La Vierge à l’Enfant de l’église Notre-Dame-de-l’Assomption

 

Une sculpture symbolique à l’histoire étonnante

Le majestueux tabernacle qui trône dans l’absidiole nord de l’église Notre-Dame-de-l’Assomption n’est pas l’unique pièce qui mérite le coup d'œil dans cette partie de l’édifice. En effet, lors d’une visite de l’église de Taverny, impossible de ne pas remarquer la sculpture en bois représentant la Vierge et son fils ! L’avez-vous regardée de près ?

Cette statue datée du XIVème siècle est en réalité une reproduction d’une autre statue de Vierge à l’Enfant, en ronde-bosse (technique de sculpture en trois dimensions), datée du XIIIème siècle. Sculptée en bois de chêne, elle est particulièrement jolie, ce qui lui a valu d’être souvent choisie comme symbole de l’église dans les livres ou pour les publications anciennes de la paroisse. Mais au-delà de sa seule apparence, son histoire est pleine de rebondissements !

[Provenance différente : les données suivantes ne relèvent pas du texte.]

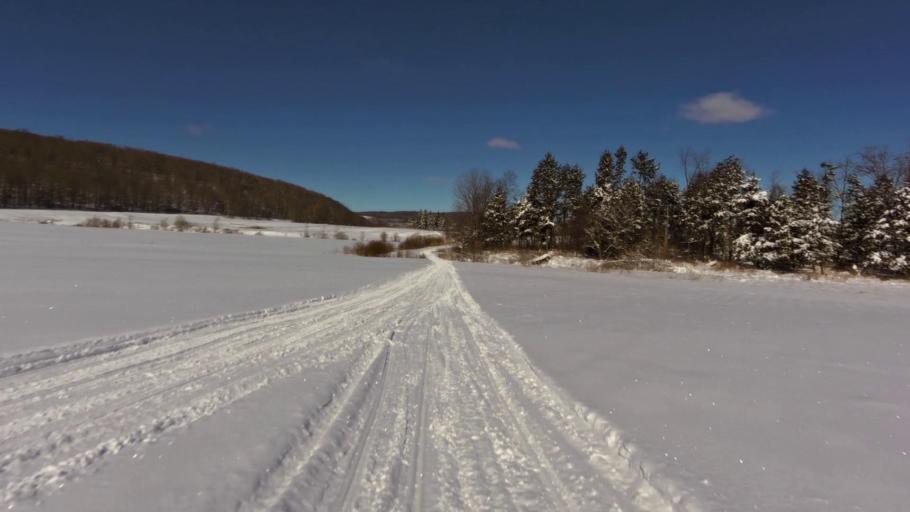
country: US
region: New York
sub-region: Chautauqua County
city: Fredonia
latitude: 42.3493
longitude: -79.1737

Déplacée à maintes reprises et même… volée !

La statue n’a pas toujours été à l’entrée de la chapelle absidiole : l’abbé Leboeuf signale qu’en 1755, elle était placée dans la niche du fronton du retable renaissance qui se trouve dans le chœur. Elle était alors peinte comme le retable, en marbre blanc veiné, ce qui induisit en erreur l’abbé, qui la décrit comme étant de marbre ou d’albâtre. La statue fit ainsi partie de l’ornementation du retable jusqu’en 1874.

Par la suite, elle fut placée dans la chapelle de la Vierge. Sous le ministère de l’abbé Octave Poulain, et, en accord avec Paul Simil, l’architecte diocésain de l’époque, on en profita pour la réparer et enlever les couches de peinture qui la recouvraient. Cette opération de nettoyage révéla qu’il s’agissait en réalité d’une statue en bois polychrome, les couleurs datant du XIVème siècle. Paul Simil, après avoir fait réparer quelques pièces de la statue et une partie de la couronne qui manquait, la fit redécorer comme elle était autrefois.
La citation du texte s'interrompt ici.